▸ **GOAL**:
Reproduce everything in the passage on the Gaelic language bill from "The bill consists" down to "to the legislation.".

The bill consists mainly of a series of amendments to the Gaelic Language (Scotland) Act 2005, the Education (Scotland) Act 2016 and other acts relating to education. It has attracted little attention up to now, whether in conventional or social media, in Gaelic circles or the English-language mainstream. This will probably change somewhat now that the Scottish Parliament has begun its scrutiny of the bill, and the parliamentary process may well bring about some tightening and strengthening to the legislation.

Parliamentary consideration of the bill will also provide an opportunity for wider reflection on Gaelic policy and Scottish language policy more generally, but there is some risk of confusion and distraction here. Language legislation plays a distinct role in language policy. By its nature, language legislation involves establishing high-level, overarching principles and creating structures, mechanisms or procedures that set the overall framework for policy over the medium and long term. It cannot deal with micro-level matters and crucial operational issues such as funding and budgets. Much public discussion of Gaelic in recent years has connected the precarious position of the language to pressing socio-economic challenges facing rural and island communities in terms of housing, infrastructure, connectivity and employment. While these issues are obviously extremely important, it is difficult for language legislation to address them directly.

There has been widespread concern for several years in Gaelic circles that Gaelic policy has not achieved the right balance between formal structures and ‘top-down’ initiatives as opposed to grass-roots, community-level development work. The new ‘areas of linguistic significance’ system (discussed below) may help address these concerns to some extent, even if the overall effect of the bill is to add additional layers of formal regulation and to increase administrative complexity. 

Bòrd na Gàidhlig and the Scottish Government

The main outcomes of the bill are to move certain powers from the language quango Bòrd na Gàidhlig to the Scottish Government, to broaden the Government’s and public authorities’ responsibilities in relation to Gaelic (especially in terms of education) and to allow for the designation of new ‘areas of linguistic significance’. Both Gaelic and Scots will now have official status, but this declaration has no concrete practical effect and is essentially symbolic. 

Where the Gaelic Language Act of 2005 required Bòrd na Gàidhlig to prepare a National Gaelic Language Plan every five years, the new bill passes this responsibility to the Scottish Government and gives it the new name of ‘national Gaelic language strategy’. This is a welcome move, as the strategy will have more weight when issued by the Government than a small public body with very limited powers. It is disappointing, though, that this change will probably not take effect until 2029, as a new National Gaelic Language Plan was launched at the end of 2023 and will run for a full five years. If the change is worth making, it should be done sooner.

The key test will be whether these new national Gaelic language strategies prove to be bolder or more imaginative than the current and previous National Gaelic Language Plans, which have become progressively less ambitious, with fewer specific targets. The Welsh Government’s national plan for Welsh published in 2017 announced a headline goal of recording one million Welsh speakers by 2050, roughly a 90% increase. A comparable ambition for Scotland might be to reach 100,000 Gaelic speakers, up from the current 57,000. To achieve this would require resolute and coordinated action over time, with a strength and breadth of commitment significantly greater than anything seen up to now.

▸ **SOURCE MATERIAL**:
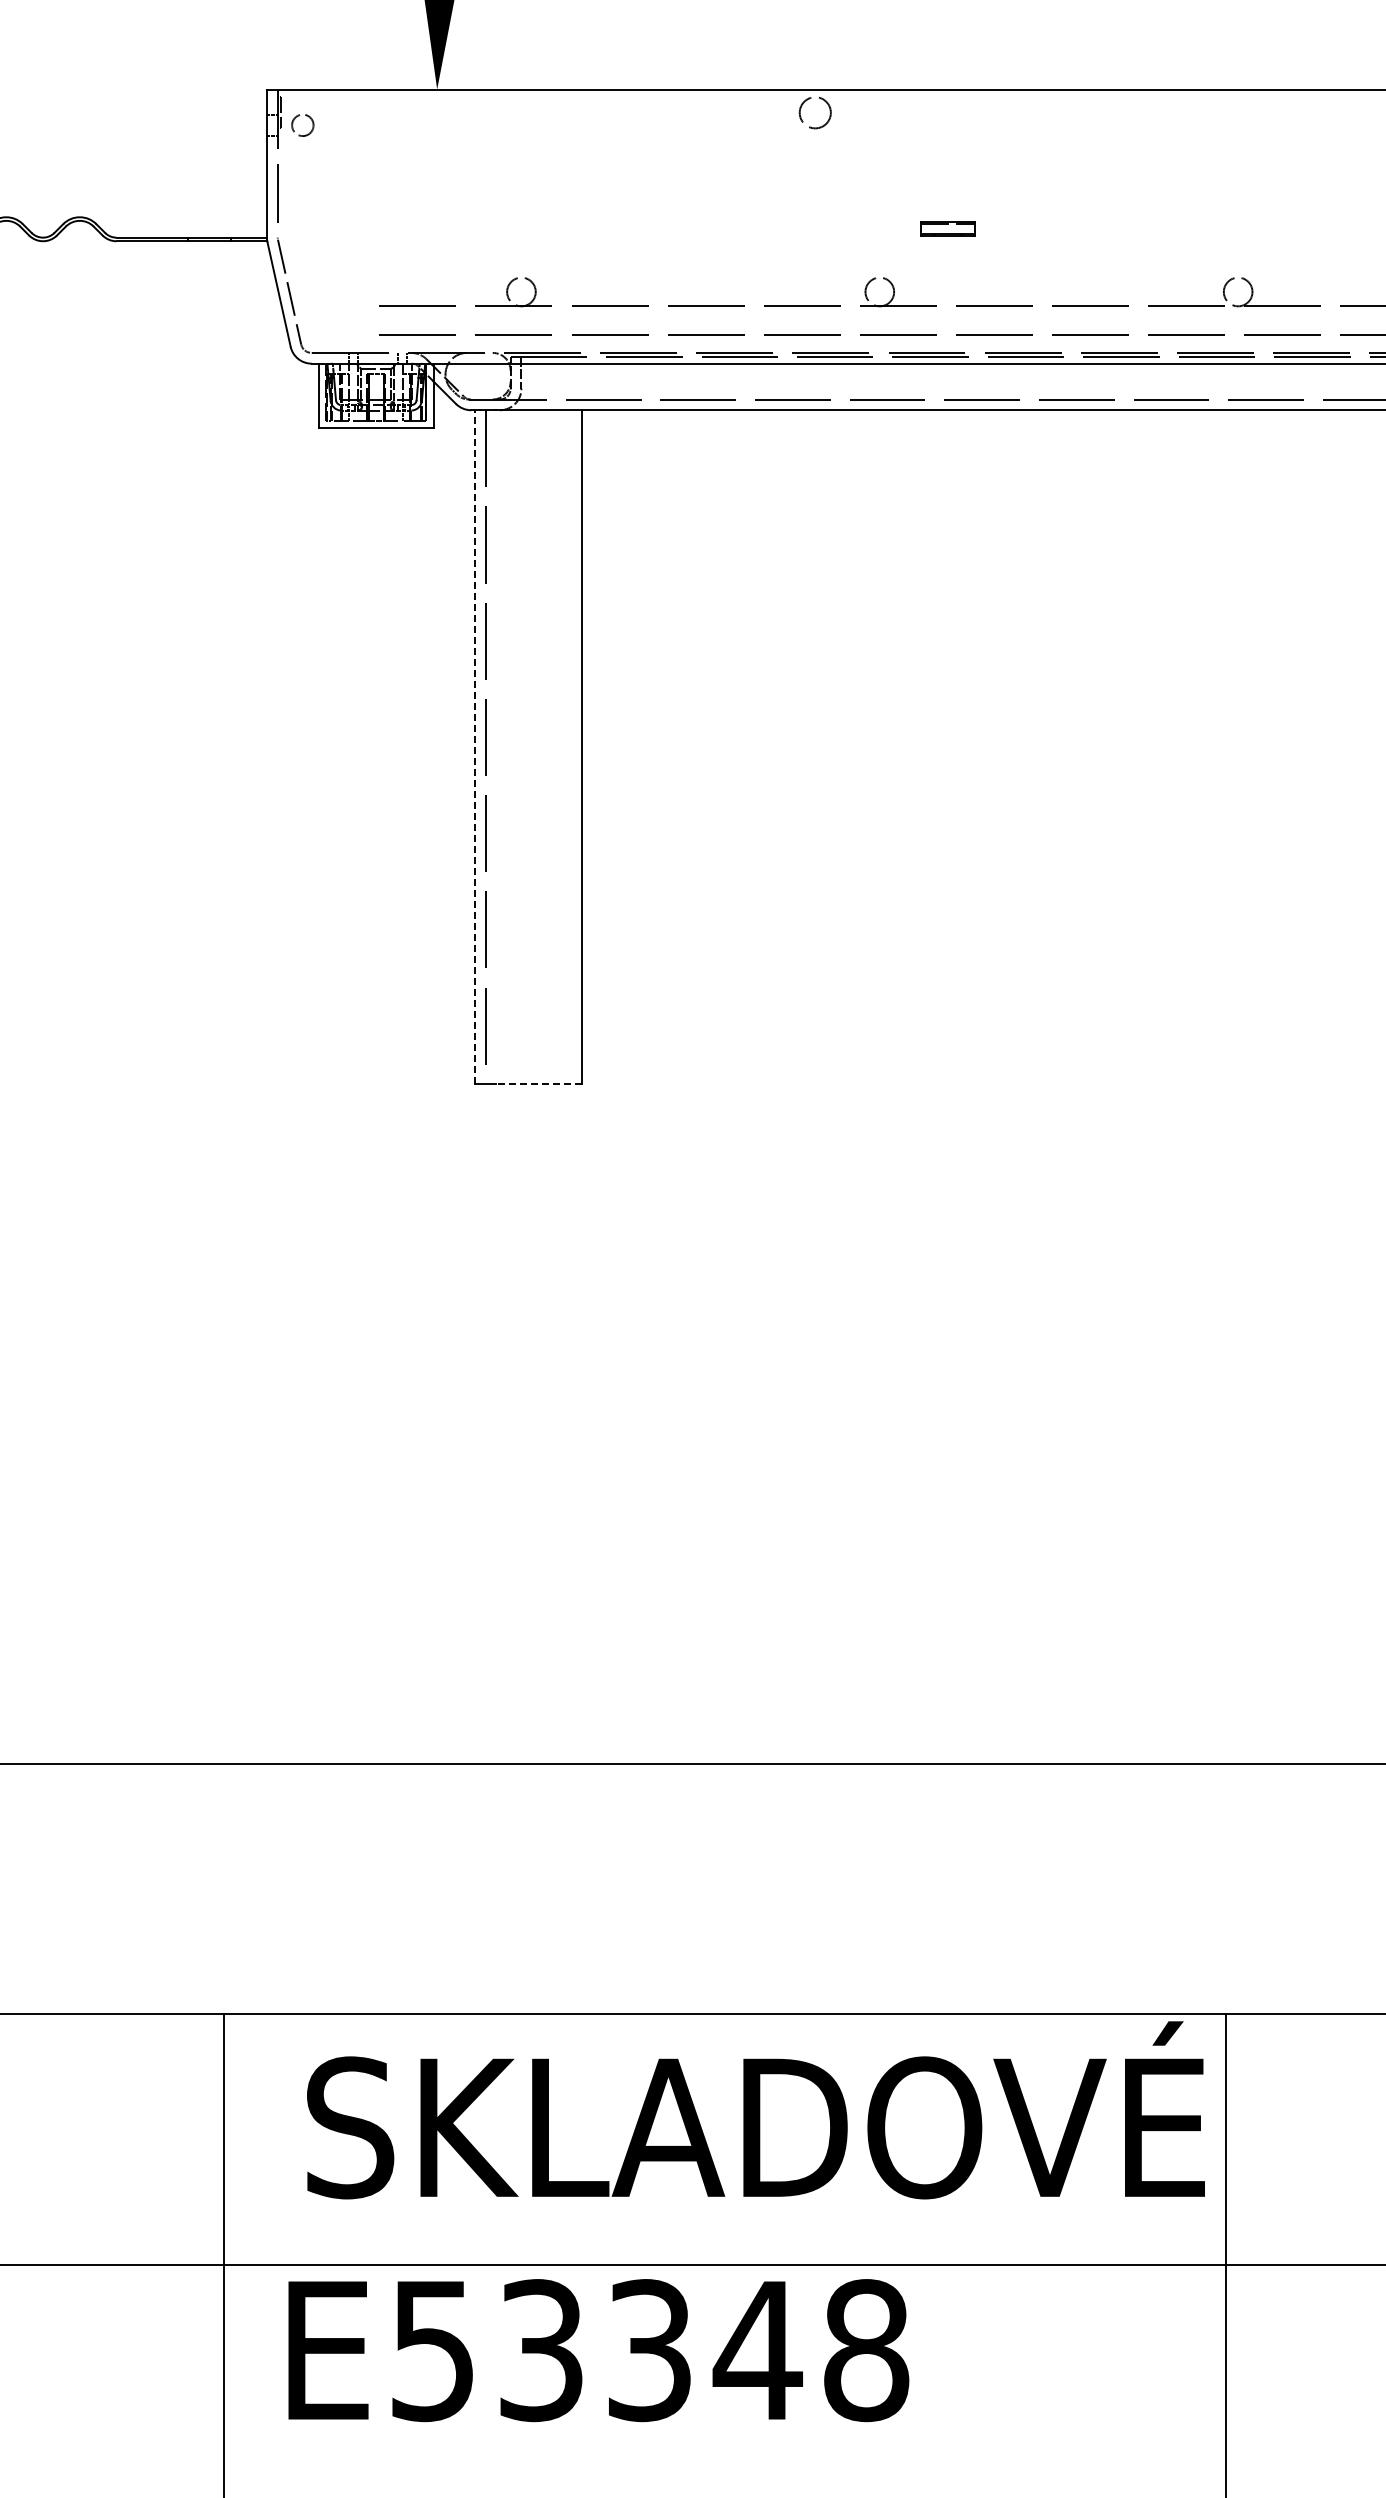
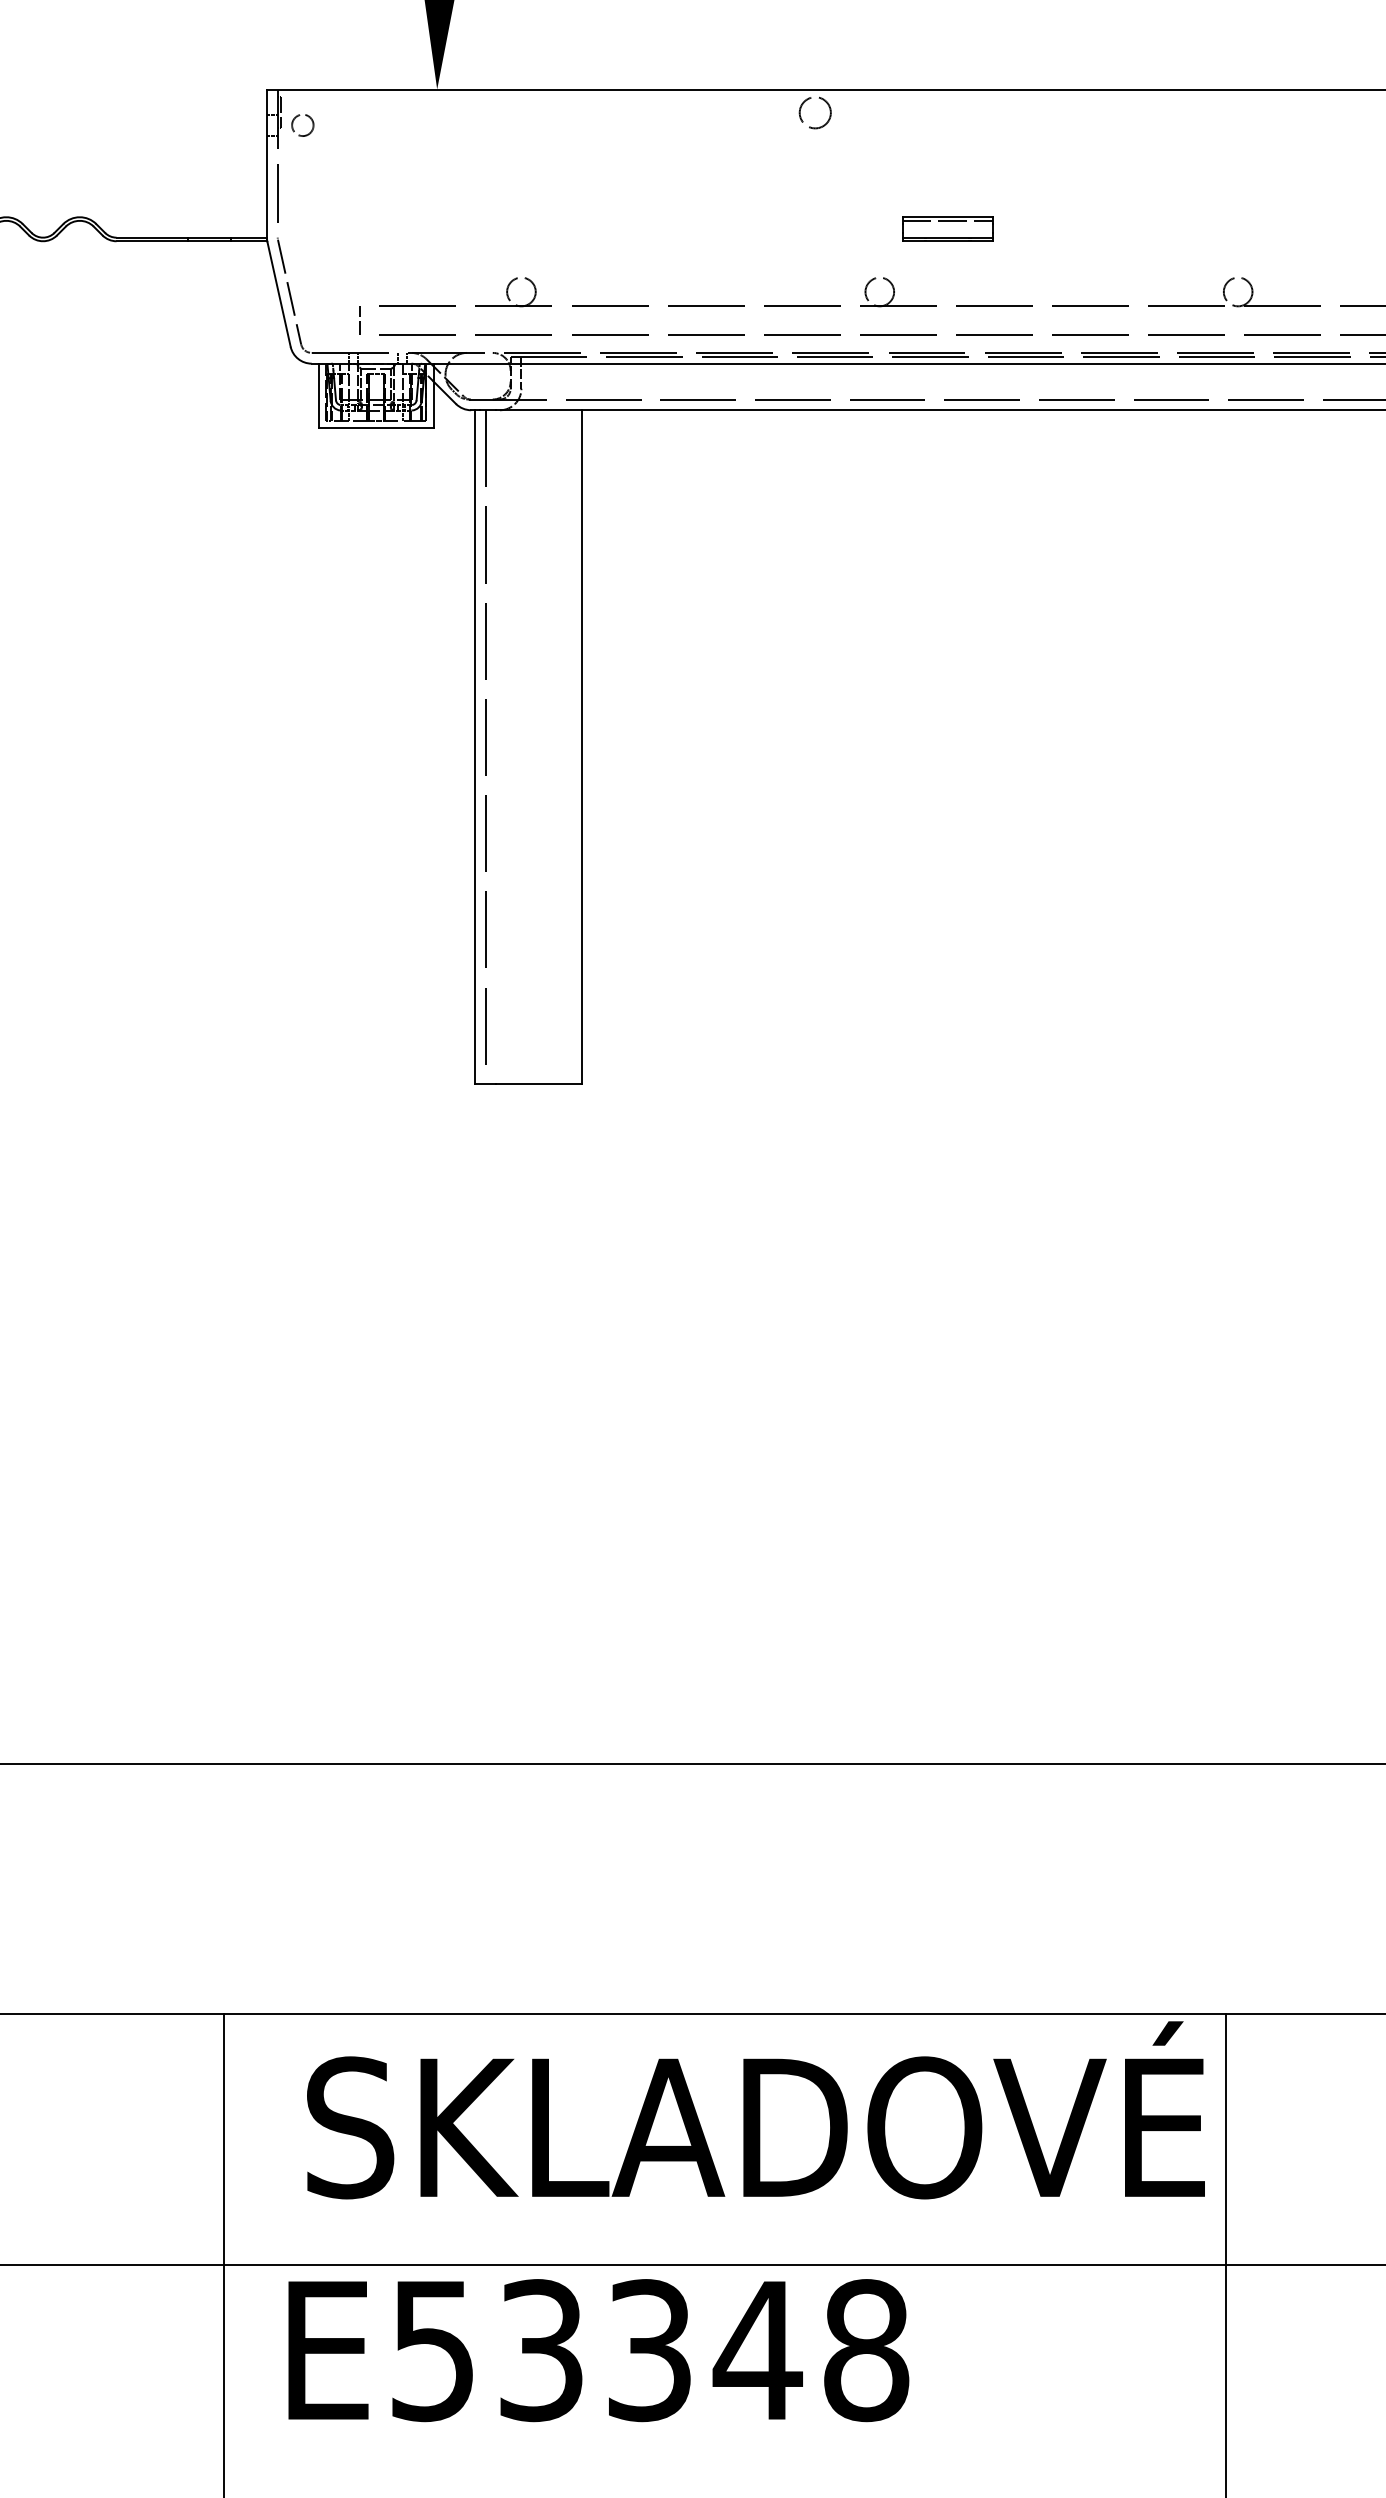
part at (947, 228) size: 56x16 px -> 92x26 px
line at (360, 320): none -> present
line at (474, 747): dashed -> solid
line at (538, 1083): dashed -> solid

▸ **SOLUTION BELOW**:
The bill consists mainly of a series of amendments to the Gaelic Language (Scotland) Act 2005, the Education (Scotland) Act 2016 and other acts relating to education. It has attracted little attention up to now, whether in conventional or social media, in Gaelic circles or the English-language mainstream. This will probably change somewhat now that the Scottish Parliament has begun its scrutiny of the bill, and the parliamentary process may well bring about some tightening and strengthening to the legislation.